REVISITING THE SOURCE MECHANISM OF THE AD 365 EARTHQUAKE CRETE, GREECE, AND IMPLICATIONS FOR EASTERN MEDITERRANEAN TECTONICS (Invited Presentation)

A compilation of 32 new and 40 published ¹⁴C dates from a Holocene paleoshoreline encircling the island of Crete is used to test the hypothesis that the shoreline was uplifted as much as 9 m during a single, tsunamigenic earthquake in AD 365. Our modeling of ¹⁴C, fault, and tsunami data collectively support an alternative interpretation that coseismic uplift occurred in two or more earthquakes that ruptured known active normal faults bounding Crete’s southwestern and western coastlines. These contrasting interpretations of the historical earthquake record have a significant bearing on seismic hazards and active deformation in the Mediterranean subduction forearcs. Forearc extension is a hallmark of Mediterranean subduction zones; most active forearc faults are extensional, and little evidence exists for frequent great earthquakes. Nevertheless, the uplifted shoreline has been explained by an M_w 8.3 – 8.5 rupture of a steeply dipping reverse fault that soles into the gently dipping plate boundary beneath Crete (cf., Shaw, et al., 2008). If correct, this represents the most significant historic earthquake in the Mediterranean and one of the largest known coseismic vertical uplift events recorded anywhere.
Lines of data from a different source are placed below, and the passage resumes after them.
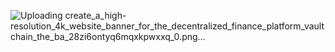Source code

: ![Uploading create_a_high-resolution_4k_website_banner_for_the_decentralized_finance_platform_vaultchain_the_ba_28zi6ontyq6mqxkpwxxq_0.png…]()
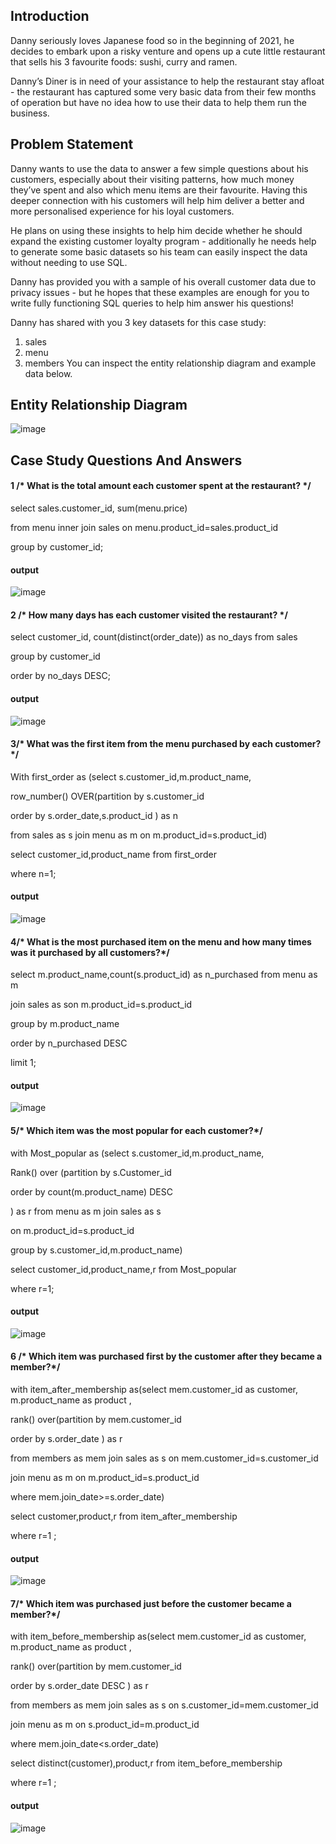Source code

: ## Introduction
Danny seriously loves Japanese food so in the beginning of 2021, he decides to embark upon a risky venture and opens up a cute little restaurant that sells his 3 favourite foods: sushi, curry and ramen.

Danny’s Diner is in need of your assistance to help the restaurant stay afloat - the restaurant has captured some very basic data from their few months of operation but have no idea how to use their data to help them run the business.

## Problem Statement
Danny wants to use the data to answer a few simple questions about his customers, especially about their visiting patterns, how much money they’ve spent and also which menu items are their favourite. Having this deeper connection with his customers will help him deliver a better and more personalised experience for his loyal customers.

He plans on using these insights to help him decide whether he should expand the existing customer loyalty program - additionally he needs help to generate some basic datasets so his team can easily inspect the data without needing to use SQL.

Danny has provided you with a sample of his overall customer data due to privacy issues - but he hopes that these examples are enough for you to write fully functioning SQL queries to help him answer his questions!

Danny has shared with you 3 key datasets for this case study:

1. sales
2. menu
3. members
You can inspect the entity relationship diagram and example data below.

## Entity Relationship Diagram
![image](https://github.com/dreamersz/8-week-sql-challenge/assets/36756199/566af03b-cddd-402a-abac-120c36826927)

## Case Study Questions And Answers

####  1 /* What is the total amount each customer spent at the restaurant? */

select sales.customer_id, sum(menu.price) 

from menu inner join sales  on menu.product_id=sales.product_id

group by customer_id;

#### output
![image](https://github.com/dreamersz/8-week-sql-challenge/assets/36756199/59c8b996-3f7c-4503-b343-41b99cf081f1)

#### 2 /* How many days has each customer visited the restaurant? */

select customer_id, count(distinct(order_date)) as no_days from sales 

group by customer_id

order by no_days DESC;

#### output
![image](https://github.com/dreamersz/8-week-sql-challenge/assets/36756199/1cc0a0ad-376b-40a9-a334-b853442c65d8)
#### 3/* What was the first item from the menu purchased by each customer? */

With first_order as (select s.customer_id,m.product_name,

row_number() OVER(partition by s.customer_id 

order by s.order_date,s.product_id ) as n

from sales as s join menu as m on m.product_id=s.product_id)

select customer_id,product_name from first_order

where n=1;

#### output
![image](https://github.com/dreamersz/8-week-sql-challenge/assets/36756199/8e687e81-87ef-4273-a155-912eee8e0996)
#### 4/* What is the most purchased item on the menu and how many times was it purchased by all customers?*/

select m.product_name,count(s.product_id) as n_purchased from menu as m 

join sales as son m.product_id=s.product_id

group by m.product_name

order by n_purchased DESC

limit 1;

#### output
![image](https://github.com/dreamersz/8-week-sql-challenge/assets/36756199/5eda05fd-4f73-4568-81ce-b15a98f13782)
#### 5/* Which item was the most popular for each customer?*/

with Most_popular as (select s.customer_id,m.product_name,

Rank() over (partition by s.Customer_id 

order by count(m.product_name) DESC

) as r from menu as m join sales as s

on m.product_id=s.product_id

group by s.customer_id,m.product_name)

select customer_id,product_name,r from Most_popular

where r=1;
#### output
![image](https://github.com/dreamersz/8-week-sql-challenge/assets/36756199/e0bca9e2-c5b4-49a6-94c4-3746ffd67d1f)

#### 6 /* Which item was purchased first by the customer after they became a member?*/

with item_after_membership as(select mem.customer_id as customer, m.product_name as product ,

rank() over(partition by mem.customer_id

order by s.order_date ) as r

from members as mem  join sales as s on mem.customer_id=s.customer_id

join  menu as m on m.product_id=s.product_id

where mem.join_date>=s.order_date)

select customer,product,r from item_after_membership

where r=1 ;

#### output
![image](https://github.com/dreamersz/8-week-sql-challenge/assets/36756199/b58e21d2-ff7a-4771-b15b-a1ec3e0e1045)
#### 7/* Which item was purchased just before the customer became a member?*/

with item_before_membership as(select mem.customer_id as customer, m.product_name as product ,

rank() over(partition by mem.customer_id

order by s.order_date DESC ) as r

from members as mem join sales as s on s.customer_id=mem.customer_id

join menu as m on s.product_id=m.product_id

where mem.join_date<s.order_date)

select distinct(customer),product,r from item_before_membership

where r=1 ;
#### output 
![image](https://github.com/dreamersz/8-week-sql-challenge/assets/36756199/a9858d8c-969b-440a-90ae-605cdfe043d2)

 
 
 

 



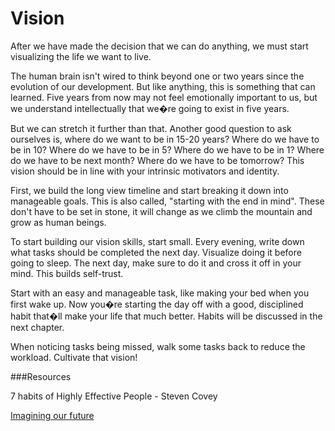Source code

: # Vision

After we have made the decision that we can do anything, we must start visualizing the life we want to live.

The human brain isn't wired to think beyond one or two years since the evolution of our development. But like anything, this is something that can learned. Five years from now may not feel emotionally important to us, but we understand intellectually that we�re going to exist in five years.

But we can stretch it further than that. Another good question to ask ourselves is, where do we want to be in 15-20 years? Where do we have to be in 10? Where do we have to be in 5? Where do we have to be in 1? Where do we have to be next month? Where do we have to be tomorrow? This vision should be in line with your intrinsic motivators and identity. 

First, we build the long view timeline and start breaking it down into manageable goals. This is also called, "starting with the end in mind". These don't have to be set in stone, it will change as we climb the mountain and grow as human beings.

To start building our vision skills, start small. Every evening, write down what tasks should be completed the next day. Visualize doing it before going to sleep. The next day, make sure to do it and cross it off in your mind. This builds self-trust. 

Start with an easy and manageable task, like making your bed when you first wake up. Now you�re starting the day off with a good, disciplined habit that�ll make your life that much better. Habits will be discussed in the next chapter. 

When noticing tasks being missed, walk some tasks back to reduce the workload. Cultivate that vision!

###Resources

7 habits of Highly Effective People - Steven Covey

[Imagining our future](https://thepsychologist.bps.org.uk/volume-26/edition-11/new-voices-imagining-our-futureand-changing-it)



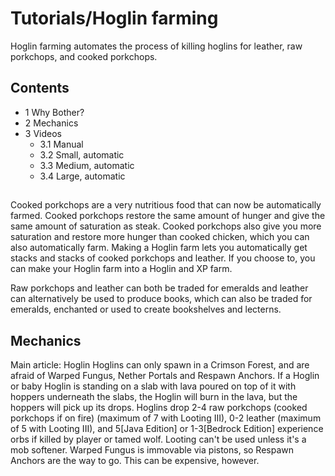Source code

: # Tutorials/Hoglin farming
Hoglin farming automates the process of killing hoglins for leather, raw porkchops, and cooked porkchops.

## Contents
- 1 Why Bother?
- 2 Mechanics
- 3 Videos
	- 3.1 Manual
	- 3.2 Small, automatic
	- 3.3 Medium, automatic
	- 3.4 Large, automatic

## 
Cooked porkchops are a very nutritious food that can now be automatically farmed. Cooked porkchops restore the same amount of hunger and give the same amount of saturation as steak. Cooked porkchops also give you more saturation and restore more hunger than cooked chicken, which you can also automatically farm. Making a Hoglin farm lets you automatically get stacks and stacks of cooked porkchops and leather. If you choose to, you can make your Hoglin farm into a Hoglin and XP farm.

Raw porkchops and leather can both be traded for emeralds and leather can alternatively be used to produce books, which can also be traded for emeralds, enchanted or used to create bookshelves and lecterns.

## Mechanics
Main article: Hoglin
Hoglins can only spawn in a Crimson Forest, and are afraid of Warped Fungus, Nether Portals and Respawn Anchors. If a Hoglin or baby Hoglin is standing on a slab with lava poured on top of it with hoppers underneath the slabs, the Hoglin will burn in the lava, but the hoppers will pick up its drops. Hoglins drop 2-4 raw porkchops (cooked porkchops if on fire) (maximum of 7 with Looting III), 0-2 leather (maximum of 5 with Looting III), and 5[Java Edition] or 1-3[Bedrock Edition] experience orbs if killed by player or tamed wolf. Looting can't be used unless it's a mob softener. Warped Fungus is immovable via pistons, so Respawn Anchors are the way to go. This can be expensive, however.

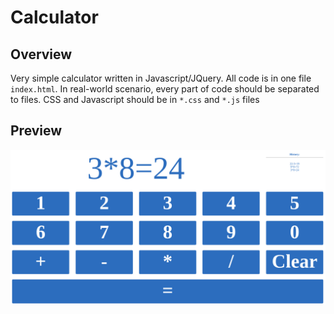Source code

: # Calculator

## Overview

Very simple calculator written in Javascript/JQuery. All code is in one file `index.html`. In real-world scenario, every part of code should be separated to files. CSS and Javascript should be in `*.css` and `*.js` files

## Preview

![calculator.png](calculator.png)
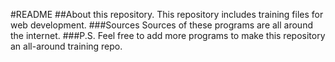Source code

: #README
##About this repository.
This repository includes training files for web development.
###Sources
Sources of these programs are all around the internet.
###P.S.
Feel free to add more programs to make this repository an all-around training repo.
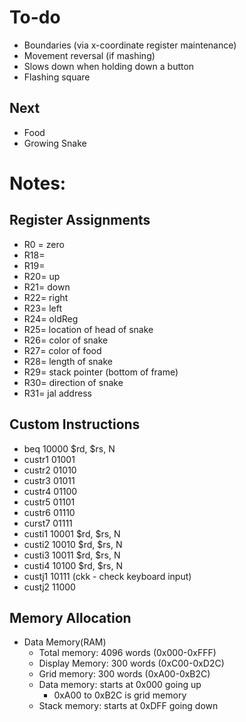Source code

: # To-do
- Boundaries (via x-coordinate register maintenance)
- Movement reversal (if mashing)
- Slows down when holding down a button
- Flashing square

## Next
- Food
- Growing Snake


# Notes:
## Register Assignments
- R0 = zero
- R18=
- R19=
- R20= 	up
- R21=	down
- R22=	right
- R23=	left
- R24=	oldReg
- R25=	location of head of snake
- R26=	color of snake
- R27=	color of food
- R28=	length of snake
- R29=	stack pointer (bottom of frame)
- R30=	direction of snake
- R31= 	jal address

## Custom Instructions
- beq 10000 $rd, $rs, N
- custr1 01001
- custr2 01010
- custr3 01011
- custr4 01100
- custr5 01101
- custr6 01110
- curst7 01111
- custi1 10001 $rd, $rs, N
- custi2 10010 $rd, $rs, N
- custi3 10011 $rd, $rs, N
- custi4 10100 $rd, $rs, N
- custj1 10111 (ckk - check keyboard input)
- custj2 11000

## Memory Allocation
- Data Memory(RAM)
	- Total memory: 4096 words (0x000-0xFFF)
	- Display Memory: 300 words (0xC00-0xD2C)
	- Grid memory: 300 words (0xA00-0xB2C)
	- Data memory: starts at 0x000 going up
		- 0xA00 to 0xB2C is grid memory
	- Stack memory: starts at 0xDFF going down

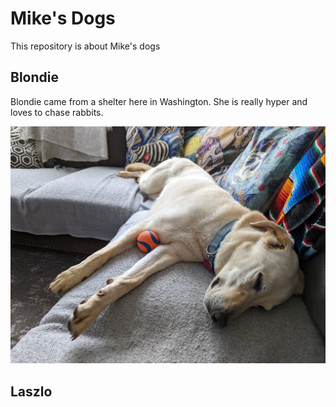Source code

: # Mike's Dogs

This repository is about Mike's dogs

## Blondie

Blondie came from a shelter here in Washington.  She is really hyper and loves to chase rabbits.

![A picture of my half-whippet half-lab dog called blondie](blondie.jpg)

## Laszlo

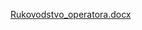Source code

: [Rukovodstvo_operatora.docx](https://github.com/user-attachments/files/19862474/Rukovodstvo_operatora.docx)
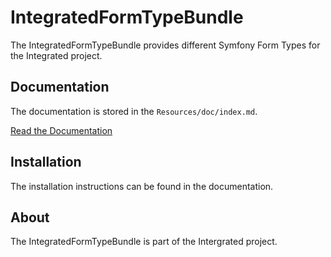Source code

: # IntegratedFormTypeBundle #
The IntegratedFormTypeBundle provides different Symfony Form Types for the Integrated project.

## Documentation ##
The documentation is stored in the `Resources/doc/index.md`.

[Read the Documentation](Resources/doc/index.md)

## Installation ##
The installation instructions can be found in the documentation.

## About ##
The IntegratedFormTypeBundle is part of the Intergrated project.
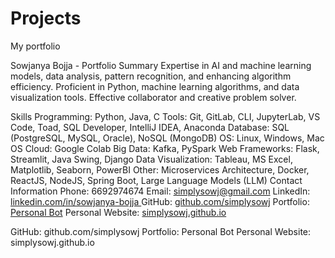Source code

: # Projects
 
My portfolio

Sowjanya Bojja - Portfolio Summary Expertise in AI and machine learning models, data analysis, pattern recognition, and enhancing algorithm efficiency. Proficient in Python, machine learning algorithms, and data visualization tools. Effective collaborator and creative problem solver.

Skills Programming: Python, Java, C Tools: Git, GitLab, CLI, JupyterLab, VS Code, Toad, SQL Developer, IntelliJ IDEA, Anaconda Database: SQL (PostgreSQL, MySQL, Oracle), NoSQL (MongoDB) OS: Linux, Windows, Mac OS Cloud: Google Colab Big Data: Kafka, PySpark Web Frameworks: Flask, Streamlit, Java Swing, Django Data Visualization: Tableau, MS Excel, Matplotlib, Seaborn, PowerBI Other: Microservices Architecture, Docker, ReactJS, NodeJS, Spring Boot, Large Language Models (LLM) Contact Information Phone: 6692974674 Email: simplysowj@gmail.com 
LinkedIn: [linkedin.com/in/sowjanya-bojja ](https://www.linkedin.com/in/sowjanya-bojja/)
GitHub: [github.com/simplysowj](https://github.com/simplysowj/) 
Portfolio: [Personal Bot](https://personalbotpy-latestsowji.streamlit.app/)
Personal Website: [simplysowj.github.io](https://simplysowj.github.io/)



GitHub: github.com/simplysowj
Portfolio: Personal Bot
Personal Website: simplysowj.github.io
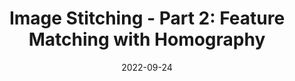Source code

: ---
layout: post
excerpt_separator: <!--more-->
permalink: /blog/computer_vision/Homography
title: "Image Stitching - Part 2: Feature Matching with Homography"
date: 2022-09-24
category: 1
image: /content/cv/stitching/featured.png
---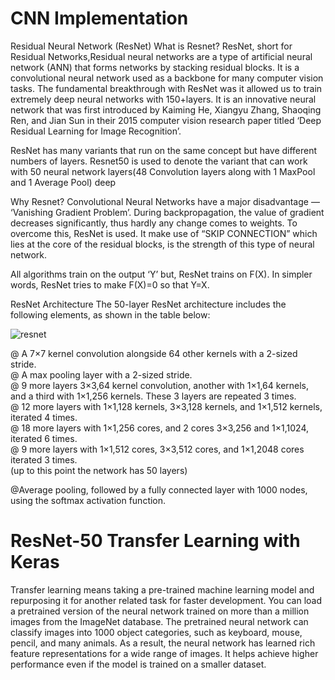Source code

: # CNN Implementation

Residual Neural Network (ResNet)
What is Resnet?
ResNet, short for Residual Networks,Residual neural networks are a type of artificial neural network (ANN) that forms networks by stacking residual blocks. It is a convolutional neural network used as a backbone for many computer vision tasks. The fundamental breakthrough with ResNet was it allowed us to train extremely deep neural networks with 150+layers. It is an innovative neural network that was first introduced by Kaiming He, Xiangyu Zhang, Shaoqing Ren, and Jian Sun in their 2015 computer vision research paper titled ‘Deep Residual Learning for Image Recognition’.

ResNet has many variants that run on the same concept but have different numbers of layers. Resnet50 is used to denote the variant that can work with 50 neural network layers(48 Convolution layers along with 1 MaxPool and 1 Average Pool) deep

Why Resnet?
Convolutional Neural Networks have a major disadvantage — ‘Vanishing Gradient Problem’. During backpropagation, the value of gradient decreases significantly, thus hardly any change comes to weights. To overcome this, ResNet is used. It make use of “SKIP CONNECTION” which lies at the core of the residual blocks, is the strength of this type of neural network.

All algorithms train on the output ‘Y’ but, ResNet trains on F(X). In simpler words, ResNet tries to make F(X)=0 so that Y=X.

ResNet Architecture
The 50-layer ResNet architecture includes the following elements, as shown in the table below:

![resnet](https://user-images.githubusercontent.com/105699438/230710955-2be90d79-dfa8-47a5-b14d-5cbb1efaab59.png)

@ A 7×7 kernel convolution alongside 64 other kernels with a 2-sized stride. <br/>
@ A max pooling layer with a 2-sized stride. <br/>
@ 9 more layers 3×3,64 kernel convolution, another with 1×1,64 kernels, and a third with 1×1,256 kernels. These 3 layers are repeated 3 times. <br/>
@ 12 more layers with 1×1,128 kernels, 3×3,128 kernels, and 1×1,512 kernels, iterated 4 times. <br/>
@ 18 more layers with 1×1,256 cores, and 2 cores 3×3,256 and 1×1,1024, iterated 6 times. <br/>
@ 9 more layers with 1×1,512 cores, 3×3,512 cores, and 1×1,2048 cores iterated 3 times. <br/>
         <a style="text-align:center" >(up to this point the network has 50 layers)</a> <br/>

@Average pooling, followed by a fully connected layer with 1000 nodes, using the softmax activation function. <br/>

# ResNet-50 Transfer Learning with Keras

Transfer learning means taking a pre-trained machine learning model and repurposing it for another related task for faster development. You can load a pretrained version of the neural network trained on more than a million images from the ImageNet database. The pretrained neural network can classify images into 1000 object categories, such as keyboard, mouse, pencil, and many animals. As a result, the neural network has learned rich feature representations for a wide range of images. It helps achieve higher performance even if the model is trained on a smaller dataset.
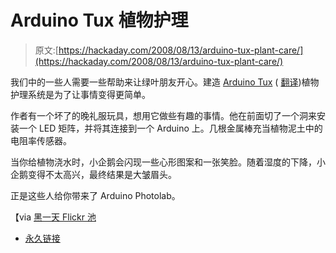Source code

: # Arduino Tux 植物护理

> 原文:[https://hackaday.com/2008/08/13/arduino-tux-plant-care/](https://hackaday.com/2008/08/13/arduino-tux-plant-care/)

我们中的一些人需要一些帮助来让绿叶朋友开心。建造 [Arduino Tux](http://www.equinoxefr.org/) ( [翻译](http://209.85.171.104/translate_c?hl=en&sl=fr&tl=en&u=http://www.equinoxefr.org/&usg=ALkJrhgk0NAWWK0iuJ4cuMq9kI8x2-6WQw))植物护理系统是为了让事情变得更简单。

作者有一个坏了的晚礼服玩具，想用它做些有趣的事情。他在前面切了一个洞来安装一个 LED 矩阵，并将其连接到一个 Arduino 上。几根金属棒充当植物泥土中的电阻率传感器。

当你给植物浇水时，小企鹅会闪现一些心形图案和一张笑脸。随着湿度的下降，小企鹅变得不太高兴，最终结果是大皱眉头。

正是这些人给你带来了 Arduino Photolab。

【via [黑一天 Flickr 池](http://www.flickr.com/groups/hack-a-day/)

*   [永久链接](http://www.equinoxefr.org/)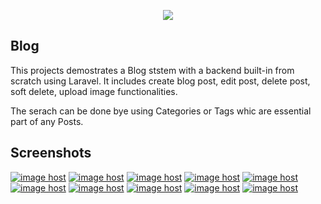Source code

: <p align="center"><img src="https://laravel.com/assets/img/components/logo-laravel.svg"></p>


## Blog

This projects demostrates a Blog ststem with a backend built-in from scratch using Laravel.
It includes create blog post, edit post, delete post, soft delete, upload image functionalities.

The serach can be done bye using Categories or Tags whic are essential part of any Posts.

## Screenshots

<a href="http://imgbox.com/Eyi6MtiE" target="_blank"><img src="https://images2.imgbox.com/42/a1/Eyi6MtiE_o.png" alt="image host"/></a> <a href="http://imgbox.com/iMPOF9cS" target="_blank"><img src="https://images2.imgbox.com/e3/19/iMPOF9cS_o.png" alt="image host"/></a> <a href="http://imgbox.com/DDY7qh9w" target="_blank"><img src="https://images2.imgbox.com/59/16/DDY7qh9w_o.png" alt="image host"/></a> <a href="http://imgbox.com/GKI2QX9B" target="_blank"><img src="https://images2.imgbox.com/9f/18/GKI2QX9B_o.png" alt="image host"/></a> <a href="http://imgbox.com/3D7IxIvQ" target="_blank"><img src="https://images2.imgbox.com/0c/0b/3D7IxIvQ_o.png" alt="image host"/></a> <a href="http://imgbox.com/Eo00sVMO" target="_blank"><img src="https://images2.imgbox.com/86/58/Eo00sVMO_o.png" alt="image host"/></a> <a href="http://imgbox.com/l7SVv4Of" target="_blank"><img src="https://images2.imgbox.com/83/81/l7SVv4Of_o.png" alt="image host"/></a> <a href="http://imgbox.com/C5PrUErY" target="_blank"><img src="https://images2.imgbox.com/cb/d6/C5PrUErY_o.png" alt="image host"/></a> <a href="http://imgbox.com/5xZ2FVWh" target="_blank"><img src="https://images2.imgbox.com/b6/99/5xZ2FVWh_o.png" alt="image host"/></a> <a href="http://imgbox.com/Jzj02mp1" target="_blank"><img src="https://images2.imgbox.com/34/f2/Jzj02mp1_o.png" alt="image host"/></a>




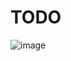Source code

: # TODO
![image](https://user-images.githubusercontent.com/71131016/120102589-7a277600-c16b-11eb-875b-7d519cc2a33b.png)
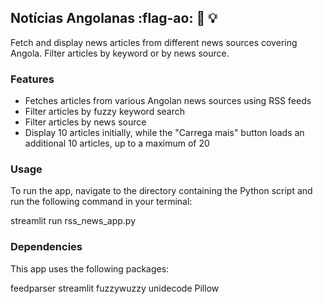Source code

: ## Notícias Angolanas :flag-ao: :newspaper: :bulb:

Fetch and display news articles from different news sources covering Angola. Filter articles by keyword or by news source.

### Features

- Fetches articles from various Angolan news sources using RSS feeds
- Filter articles by fuzzy keyword search
- Filter articles by news source
- Display 10 articles initially, while the "Carrega mais" button loads an additional 10 articles, up to a maximum of 20

### Usage

To run the app, navigate to the directory containing the Python script and run the following command in your terminal:

streamlit run rss_news_app.py

### Dependencies

This app uses the following packages:

feedparser
streamlit
fuzzywuzzy
unidecode
Pillow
In contrast, the ¹⁴C results show age distributions at and below the paleoshoreline that span a period coincident with a series of historical and archeologically-documented earthquakes in the first centuries AD. Based on the absence of historically damaging earthquakes after this period, and the reasonable assumption that uplift occurred largely coseismically, we infer that integrated uplift occurred in several events within a few centuries. We identify known active offshore normal faults adjacent to the locus of uplift as potential causative structures. Using visco-elastic dislocation modeling, we show that the rupture of these faults in two < M_w 7.8 earthquakes can reproduce paleoshoreline uplift as well as a single reverse fault event. Tsunami modeling supports this hypothesis, as a normal fault rupture matched historical accounts better than a reverse fault. Our findings favor the interpretation that damaging earthquakes and tsunamis in the Eastern Mediterranean originate on normal faults, a finding consistent with geologic-timescale observations of Hellenic forearc deformation.